The ‘God News’ is that even though the scale may tip more to the side of the undesirable, it is not everyone that I know or encounter that is this lacking or needy in character and spirit. I suspect by now, you are asking how I manage to appear so ‘sane and composed – most of the time.’ I can tell you what I do not consider to be viable options: withdrawing into isolation, cutting ‘these people’ off (this is not possible as they are all over the place), a tit-for-tat stance, a feeling sorry for self response or engaging in self-destructive behaviors. How I deal with this is to position myself to continually search for positive ways to prevent this phenomenon from overshadowing my sense of self. Maintaining a sense of self mindset in each unique encounter helps me emerge from the lion’s den emotionally, socially and culturally intact. Also, please note that if I were to internalize the negative effects of this dynamic and allow said perpetrators to take control of my life, I doubt that those touching sentiments you and your brother, Samuel, recently expressed to me on my birthday would have ever found their way to me in a hurry.
I will now summarize the personal development tools of my response in easy-to- read quotes I have formulated:
Personal Development Madonarisms by Madona Cole-Lacy
1. Since there is no patent on societal ugliness and propensity to minimize humanity, do not assume there is one to prevent you from unleashing the qualities of a firm foundation which has been laid in you over the years.

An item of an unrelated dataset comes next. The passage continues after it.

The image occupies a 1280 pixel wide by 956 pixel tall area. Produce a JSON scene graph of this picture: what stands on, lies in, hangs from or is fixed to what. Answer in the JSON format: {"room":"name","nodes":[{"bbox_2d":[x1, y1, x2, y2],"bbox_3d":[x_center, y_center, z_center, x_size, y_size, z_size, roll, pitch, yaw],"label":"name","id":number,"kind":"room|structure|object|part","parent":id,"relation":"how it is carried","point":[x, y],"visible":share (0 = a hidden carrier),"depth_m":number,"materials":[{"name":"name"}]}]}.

2. Use fear and anxiety as tools to focus your energies on building yourself up in ways that you can be a blessing, not just to your family and friends, but also to those who do not mean well for you.

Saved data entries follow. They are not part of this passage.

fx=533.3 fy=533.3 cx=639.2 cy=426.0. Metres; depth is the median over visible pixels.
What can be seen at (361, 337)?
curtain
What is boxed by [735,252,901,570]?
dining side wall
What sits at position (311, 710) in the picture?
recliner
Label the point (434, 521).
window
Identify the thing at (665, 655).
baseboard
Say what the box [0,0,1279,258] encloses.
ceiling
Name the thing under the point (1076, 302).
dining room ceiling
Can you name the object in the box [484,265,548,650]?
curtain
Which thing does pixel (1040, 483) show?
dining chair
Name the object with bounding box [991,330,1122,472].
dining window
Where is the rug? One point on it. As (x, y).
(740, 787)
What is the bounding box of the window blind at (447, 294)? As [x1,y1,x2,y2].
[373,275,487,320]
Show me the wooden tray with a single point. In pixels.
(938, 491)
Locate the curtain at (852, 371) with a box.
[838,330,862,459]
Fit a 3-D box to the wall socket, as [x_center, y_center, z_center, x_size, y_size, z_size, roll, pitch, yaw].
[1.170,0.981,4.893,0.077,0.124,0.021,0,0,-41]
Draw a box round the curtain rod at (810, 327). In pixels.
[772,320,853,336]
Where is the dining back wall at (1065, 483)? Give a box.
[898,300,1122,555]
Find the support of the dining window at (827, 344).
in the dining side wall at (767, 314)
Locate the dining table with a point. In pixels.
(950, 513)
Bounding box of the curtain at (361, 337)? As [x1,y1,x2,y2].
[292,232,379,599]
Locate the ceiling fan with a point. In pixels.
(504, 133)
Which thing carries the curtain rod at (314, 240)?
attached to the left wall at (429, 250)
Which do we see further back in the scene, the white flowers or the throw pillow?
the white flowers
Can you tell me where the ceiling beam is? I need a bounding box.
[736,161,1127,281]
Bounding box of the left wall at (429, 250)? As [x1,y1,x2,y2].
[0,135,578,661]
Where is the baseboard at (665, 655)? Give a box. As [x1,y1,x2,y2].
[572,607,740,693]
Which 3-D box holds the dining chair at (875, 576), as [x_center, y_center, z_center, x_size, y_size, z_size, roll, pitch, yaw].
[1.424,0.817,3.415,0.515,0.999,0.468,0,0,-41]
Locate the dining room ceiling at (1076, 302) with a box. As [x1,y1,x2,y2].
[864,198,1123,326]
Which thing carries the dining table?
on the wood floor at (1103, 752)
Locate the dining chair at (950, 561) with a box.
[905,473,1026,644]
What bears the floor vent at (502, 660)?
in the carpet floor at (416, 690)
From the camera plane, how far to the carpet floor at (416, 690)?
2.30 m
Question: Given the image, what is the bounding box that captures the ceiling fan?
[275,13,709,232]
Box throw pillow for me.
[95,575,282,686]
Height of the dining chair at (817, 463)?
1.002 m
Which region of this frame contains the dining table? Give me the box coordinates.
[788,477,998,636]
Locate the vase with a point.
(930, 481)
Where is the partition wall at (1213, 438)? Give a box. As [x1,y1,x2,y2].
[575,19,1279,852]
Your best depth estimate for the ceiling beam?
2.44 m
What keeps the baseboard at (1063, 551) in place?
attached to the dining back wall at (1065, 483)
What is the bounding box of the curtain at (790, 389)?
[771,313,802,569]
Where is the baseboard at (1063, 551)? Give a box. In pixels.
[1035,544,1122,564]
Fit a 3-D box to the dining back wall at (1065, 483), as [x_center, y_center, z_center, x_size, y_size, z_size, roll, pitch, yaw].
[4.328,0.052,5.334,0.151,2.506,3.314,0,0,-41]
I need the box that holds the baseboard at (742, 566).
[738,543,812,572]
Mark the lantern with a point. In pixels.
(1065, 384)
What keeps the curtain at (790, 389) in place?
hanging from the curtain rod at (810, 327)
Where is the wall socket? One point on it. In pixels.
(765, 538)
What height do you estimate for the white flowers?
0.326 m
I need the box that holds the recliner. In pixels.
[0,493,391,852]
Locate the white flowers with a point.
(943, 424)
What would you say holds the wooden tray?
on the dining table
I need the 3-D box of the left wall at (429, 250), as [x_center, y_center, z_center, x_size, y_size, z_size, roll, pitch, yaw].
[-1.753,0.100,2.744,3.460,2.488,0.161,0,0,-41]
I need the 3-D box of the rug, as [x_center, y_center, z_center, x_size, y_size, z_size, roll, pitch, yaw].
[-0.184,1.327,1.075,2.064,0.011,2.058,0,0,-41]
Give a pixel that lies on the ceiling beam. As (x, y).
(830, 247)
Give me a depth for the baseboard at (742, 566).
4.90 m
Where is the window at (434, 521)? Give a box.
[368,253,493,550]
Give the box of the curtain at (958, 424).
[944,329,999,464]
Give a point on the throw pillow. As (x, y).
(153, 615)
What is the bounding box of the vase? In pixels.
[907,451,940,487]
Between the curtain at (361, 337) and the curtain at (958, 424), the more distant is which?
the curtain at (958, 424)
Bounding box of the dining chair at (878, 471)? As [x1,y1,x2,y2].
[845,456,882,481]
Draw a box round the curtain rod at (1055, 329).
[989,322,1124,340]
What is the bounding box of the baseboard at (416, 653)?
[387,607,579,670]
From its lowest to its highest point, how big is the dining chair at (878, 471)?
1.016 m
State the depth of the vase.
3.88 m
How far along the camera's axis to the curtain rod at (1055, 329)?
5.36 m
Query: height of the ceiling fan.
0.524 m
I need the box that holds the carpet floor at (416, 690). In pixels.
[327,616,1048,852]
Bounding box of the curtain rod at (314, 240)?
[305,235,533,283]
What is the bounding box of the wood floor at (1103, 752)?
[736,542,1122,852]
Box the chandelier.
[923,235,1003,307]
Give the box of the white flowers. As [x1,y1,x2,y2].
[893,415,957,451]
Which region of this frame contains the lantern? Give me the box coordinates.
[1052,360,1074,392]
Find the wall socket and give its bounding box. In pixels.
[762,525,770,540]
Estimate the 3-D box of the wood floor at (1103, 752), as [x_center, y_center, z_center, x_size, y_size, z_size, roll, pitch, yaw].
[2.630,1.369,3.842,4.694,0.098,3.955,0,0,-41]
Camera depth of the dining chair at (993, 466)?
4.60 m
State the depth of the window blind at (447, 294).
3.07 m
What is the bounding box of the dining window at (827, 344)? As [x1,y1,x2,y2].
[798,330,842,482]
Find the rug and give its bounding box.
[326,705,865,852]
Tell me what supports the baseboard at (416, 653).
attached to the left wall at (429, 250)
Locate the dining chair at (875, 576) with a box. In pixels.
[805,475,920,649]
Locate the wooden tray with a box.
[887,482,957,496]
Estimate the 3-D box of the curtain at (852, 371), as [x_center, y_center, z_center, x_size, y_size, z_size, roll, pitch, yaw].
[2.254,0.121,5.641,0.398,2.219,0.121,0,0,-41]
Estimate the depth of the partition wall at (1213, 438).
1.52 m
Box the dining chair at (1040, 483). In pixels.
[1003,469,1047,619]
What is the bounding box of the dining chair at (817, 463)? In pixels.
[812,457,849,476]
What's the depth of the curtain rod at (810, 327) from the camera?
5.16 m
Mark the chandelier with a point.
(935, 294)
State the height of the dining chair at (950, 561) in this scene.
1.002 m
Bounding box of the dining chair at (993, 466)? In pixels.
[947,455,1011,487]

3. Those of us who have lived long enough know that bigotry, racism, and many more “isms” that are in place to suppress and diminish others are alive and well in all shapes and sizes.
4. Whenever we consider directing our attention toward the avoidance of stereotypes meted out to us by others, we unwittingly position ourselves to accepting the hate they espouse. Hatred for self is as unlikely to cause the unenlightened, unfeeling and uncaring to love us more, as self-empowerment is as likely to chase these characters away from us -each time! You know which one to go for!
5. I implore you to focus your energies on building yourself up in ways that give you joy and satisfaction in knowing that you can indeed be a blessing, not just to your family and friends, but also to those who do not necessarily mean well for you.
6. We must approach life knowing that the path to being an Agent of Change begins and ends with us. This change is only accomplished when we operate from a place of understanding that the change we desire is the change we want to be …and the first step to this long and sometimes arduous haul begins with us.